Jestem jednym z milionów wychowanków radiowej Trójki. Zanim przyszła wolność, właśnie to radio uczyło mnie magii
Dziś ta Trójka już nie istnieje. Złamano jej kręgosłup, odarto z tożsamości, rozgoniono ludzi. Czy mi żal? Może trochę. Bardziej dziwię się grabarzom Trójki, Jedynki i innych stacji. Czy godzą się na tę parszywą rolę? Czy po prostu nie wiedzą, co czynią? Niegdyś na rynku radiowym było tak: potęgi RMF i Jedynka, twardy numer trzy Zetka, mocna Trójka i długo, długo nic. Dziś jest inaczej. Jedynka i Trójka są tylko cieniem dawnych siebie. Trójka przestaje też być komercyjnym kołem zamachowym Polskiego Radia, co może tę organizację wpędzić w problemy.

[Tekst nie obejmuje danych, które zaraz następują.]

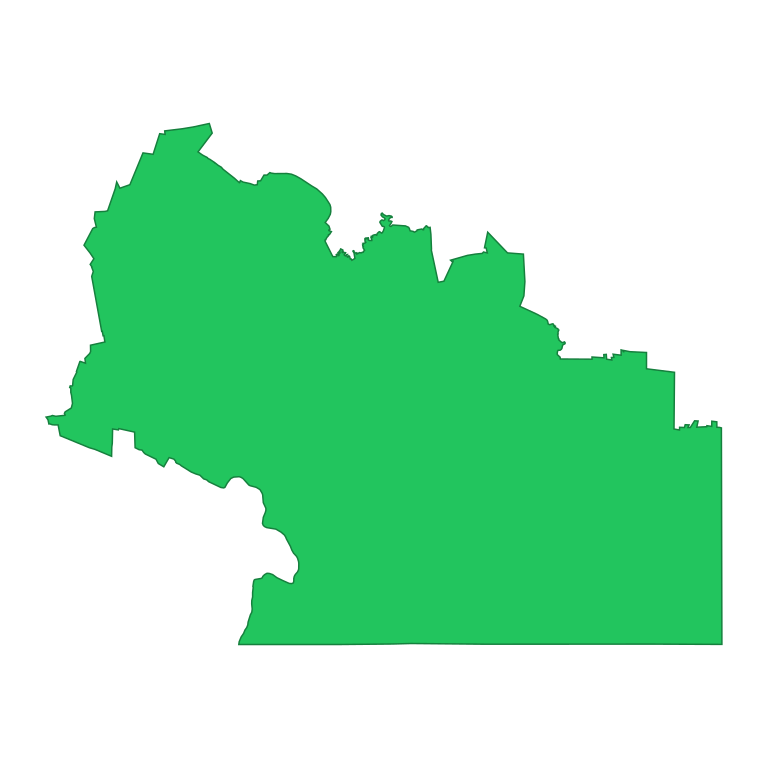 outline of Tenosique, Tabasco, Mexico
{"feature_id": "50627088B14158734316570", "entity_name": "Tenosique", "entity_type": "district", "adm_level": 2, "iso_a3": "MEX", "parent_name": "Mexico", "parent_adm1": "Tabasco", "projection": "natural_earth1", "projection_center": [-91.353, 17.458], "detail": "fine", "context": "isolated", "style": "filled", "palette": "green", "viewbox_px": 768, "rotation_deg": 0, "n_neighbors": 0, "source": "geoboundaries", "source_scale": "gbopen_adm2", "svg_char_len": 6082}
<svg xmlns="http://www.w3.org/2000/svg" viewBox="0 0 768 768"><path d="M238.8,644.5L340.1,644.5L392.6,644.0L411.0,643.5L485.6,644.2L651.6,644.1L721.9,644.4L721.4,427.9L719.5,427.4L716.9,427.3L716.8,421.8L711.8,421.2L711.7,426.4L706.9,425.7L706.8,426.7L696.8,427.2L698.1,421.0L694.6,420.8L690.3,427.5L687.9,427.5L689.1,424.9L685.2,424.7L684.4,427.5L679.6,427.3L679.5,430.0L674.0,429.0L674.5,372.3L646.5,368.8L646.5,352.5L630.0,351.7L623.9,350.5L623.7,351.7L623.2,351.5L623.3,350.5L621.1,349.9L621.1,355.2L613.1,354.2L613.9,357.4L611.4,357.5L611.8,360.0L606.6,359.2L606.3,354.4L603.8,354.6L604.0,357.8L592.0,357.0L592.0,359.2L560.3,359.0L560.1,357.2L557.3,354.6L557.2,353.2L557.6,351.1L558.1,350.3L560.2,350.2L561.4,349.2L561.9,348.4L562.6,345.3L563.4,344.5L564.8,343.9L565.1,343.4L565.1,342.7L564.5,341.9L562.5,342.6L561.7,342.4L559.0,340.1L558.9,339.0L558.4,338.7L557.7,334.3L558.1,334.1L558.0,332.0L558.8,330.1L558.3,329.9L557.9,328.8L555.0,327.4L555.3,326.7L554.6,326.8L554.2,326.4L554.6,325.6L553.7,325.5L553.6,324.6L553.1,323.9L552.2,323.9L549.7,324.7L548.2,324.0L547.8,322.0L547.2,320.3L545.7,319.0L537.5,314.5L519.8,306.3L523.9,295.9L524.9,281.6L523.4,254.1L507.5,252.9L487.7,232.2L484.5,247.8L486.2,248.0L487.3,252.9L483.5,252.0L482.3,253.4L475.4,254.1L467.4,255.4L450.6,260.2L452.2,261.7L453.0,261.4L452.7,262.3L443.9,281.2L438.2,282.3L431.3,249.9L431.5,249.3L430.9,234.4L430.1,227.4L429.0,227.7L428.7,227.3L427.8,227.3L426.7,225.9L426.2,225.8L423.7,228.5L423.6,229.7L423.0,229.8L421.9,229.0L418.2,229.7L417.1,230.0L416.8,230.9L414.4,232.2L413.2,231.4L410.1,230.8L409.3,228.4L408.6,227.3L405.4,225.9L392.7,225.0L391.1,226.4L390.2,226.4L389.5,225.5L391.2,223.1L391.9,221.5L390.7,221.0L388.9,221.0L388.6,220.2L389.0,219.2L390.1,217.9L391.1,217.4L392.1,217.4L392.0,216.6L391.3,216.1L389.0,215.6L386.6,216.1L383.6,214.6L382.2,213.1L381.4,213.5L381.0,215.0L382.4,216.8L384.5,218.0L385.0,218.7L384.9,219.6L383.6,220.6L382.3,220.0L381.7,220.0L380.1,221.4L379.9,222.4L382.3,226.3L383.7,226.5L384.3,226.9L384.4,227.7L383.3,231.0L382.3,232.7L381.6,233.1L379.6,231.7L378.9,231.9L377.2,233.5L376.7,235.2L375.4,234.6L373.1,235.2L372.7,235.6L372.7,237.0L372.1,237.5L371.8,236.3L371.3,236.2L370.9,237.3L371.9,239.8L371.8,240.5L369.4,240.5L368.4,240.0L368.5,238.6L368.3,237.8L367.6,237.9L367.1,238.6L366.7,238.0L366.1,238.3L365.4,238.1L364.8,238.9L364.9,239.4L365.4,239.5L364.9,240.8L365.2,241.7L365.8,242.2L364.9,243.1L363.0,243.4L363.4,243.9L363.3,244.4L362.6,244.8L362.8,246.0L363.3,246.3L363.0,246.8L363.1,247.9L364.6,250.3L363.6,251.3L363.3,252.2L362.6,252.2L361.8,252.7L361.3,252.6L361.0,252.9L359.3,252.6L358.3,253.4L357.7,253.5L357.3,253.2L357.2,253.5L356.6,252.9L356.3,253.2L356.3,253.7L353.9,251.7L354.0,251.0L353.4,250.7L352.9,251.1L354.0,253.0L354.9,258.4L351.9,260.3L351.1,258.9L350.3,259.0L349.6,256.4L348.9,255.9L348.9,256.3L348.2,256.5L347.9,257.2L347.3,256.9L346.8,255.6L347.2,254.6L346.4,254.8L345.4,255.9L344.4,255.3L344.2,254.3L345.4,253.4L345.6,252.7L344.0,252.5L343.1,251.6L342.9,251.7L342.7,252.5L342.4,252.6L342.1,252.0L342.9,250.7L342.9,250.1L341.7,249.4L341.0,249.6L340.7,249.2L340.9,248.3L340.1,250.2L339.2,251.3L339.9,252.0L340.0,253.0L339.5,253.2L338.2,252.4L337.9,252.7L338.0,253.5L338.7,253.6L339.1,254.1L338.9,255.5L338.4,255.6L337.7,254.6L336.7,254.3L336.2,254.7L336.7,256.2L336.3,256.7L332.8,256.6L325.2,241.5L325.0,240.1L325.9,239.7L326.1,238.8L327.0,237.3L328.3,235.9L328.5,234.7L329.4,234.7L331.4,231.6L328.8,230.5L328.8,230.0L330.0,229.2L328.9,226.0L325.2,222.5L328.2,218.4L330.3,214.3L330.8,211.6L330.7,207.2L329.9,204.5L325.4,197.5L322.4,194.0L316.7,188.9L312.1,186.2L300.9,178.8L295.9,176.0L291.5,174.2L286.9,173.5L274.6,173.6L271.1,173.1L269.9,172.6L267.0,175.1L264.0,175.1L260.6,180.8L257.7,181.0L257.3,184.7L254.3,185.1L250.2,183.6L243.1,182.1L240.4,180.6L239.4,183.2L239.3,182.2L238.3,181.8L234.5,178.3L223.1,169.3L221.3,167.2L218.1,165.3L215.1,162.9L214.8,163.0L214.5,162.5L209.8,159.3L208.0,158.5L207.5,157.7L202.6,155.1L198.0,151.9L212.2,133.1L209.3,123.5L193.1,127.0L182.1,128.8L164.7,130.9L165.1,134.4L159.7,133.7L153.1,154.3L143.0,152.9L129.9,184.7L119.9,188.2L116.7,182.0L115.2,188.8L107.6,210.8L105.1,211.4L95.1,211.9L94.3,218.6L96.4,227.2L94.3,227.6L92.7,228.6L84.0,245.2L90.0,252.9L93.9,258.7L90.2,264.4L91.9,266.9L91.7,267.2L93.3,271.5L91.7,276.4L101.7,331.4L102.3,331.3L103.1,335.8L103.9,335.7L104.9,342.0L90.5,345.2L90.6,351.4L90.4,352.0L89.7,353.5L84.9,358.4L85.5,363.2L80.2,361.4L79.9,361.5L76.4,371.5L76.8,372.1L73.2,379.4L72.6,385.6L72.1,386.0L70.2,385.9L69.7,387.5L70.8,388.1L70.8,392.4L71.5,395.2L72.5,403.4L71.3,408.0L65.2,411.8L64.4,413.4L65.2,415.0L64.9,415.3L55.8,416.3L52.4,415.5L50.7,416.2L46.1,417.1L48.0,419.8L48.9,424.0L49.9,423.9L52.1,424.7L54.2,424.9L58.1,424.9L60.2,435.7L89.3,447.7L95.0,449.4L111.6,456.3L111.8,447.0L112.3,443.3L112.6,429.0L118.4,429.9L118.8,428.6L134.6,432.1L135.1,447.7L139.1,449.7L142.0,450.1L143.8,452.6L145.3,454.0L156.0,459.2L158.3,463.5L163.8,466.8L169.1,457.6L173.9,459.1L175.5,461.0L175.8,462.3L176.7,463.2L179.8,464.5L181.3,465.8L191.2,472.0L195.7,473.9L199.9,475.2L203.7,478.9L206.6,479.8L208.7,481.7L220.9,487.5L223.7,487.9L224.9,487.4L227.3,483.0L230.8,478.5L233.7,477.1L239.2,476.7L241.0,477.3L243.1,478.6L248.8,485.0L250.1,485.7L256.2,487.3L260.0,489.6L262.3,493.6L262.7,495.1L263.3,502.7L265.9,508.3L265.9,510.3L265.3,512.5L263.3,517.3L262.5,523.4L263.3,525.4L264.6,526.6L266.7,527.6L275.8,529.1L281.0,532.1L284.4,535.0L285.7,537.1L286.4,538.9L290.4,546.3L291.8,550.0L293.6,553.2L296.5,556.3L297.5,558.1L298.6,561.7L298.8,563.8L298.7,568.7L298.4,570.1L297.4,572.1L295.3,574.5L294.3,576.3L293.8,578.4L293.8,581.2L293.4,582.6L293.1,583.1L291.5,583.6L289.2,583.4L282.9,580.6L276.9,577.7L272.7,574.6L269.5,573.5L267.8,573.3L266.7,573.4L264.5,574.7L262.9,576.3L262.1,577.9L261.2,578.4L255.0,579.5L254.3,579.9L253.7,581.3L252.9,586.5L253.2,587.5L252.6,592.5L252.6,597.0L251.8,600.4L251.7,603.9L252.2,609.0L251.8,612.2L250.4,614.8L248.1,622.1L247.8,624.9L246.7,627.6L245.0,630.0L243.6,633.4L241.2,636.9L239.2,641.7L238.8,644.5Z" fill="#22c55e" stroke="#15803d" stroke-width="1.5"/></svg>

Grabarzom i ich politycznym patronom przypomnę dwie proste jak drut i banalne prawdy. Po pierwsze, antena radiowa, telewizyjna czy tytuł prasowy to nie literki w logotypie, lecz głównie odbiorcy, lojalni wobec ekipy ludzi tworzącej antenę czy tytuł. Rozgonić twórców, przeprowadzić polityczny czy każdy inny zamach stanu jest łatwo. Dużo trudniej utrzymać odbiorcę. Albo zyskać nowego. I po drugie, natura nie cierpi próżni. Po anihilacji medium zarówno jego twórcy, jak i odbiorcy migrują gdzie indziej i dalej robią swoje. Tytuł, telewizję czy radio. Przekonanie, że znikną, jest czystą iluzją. Publiczność nie znika.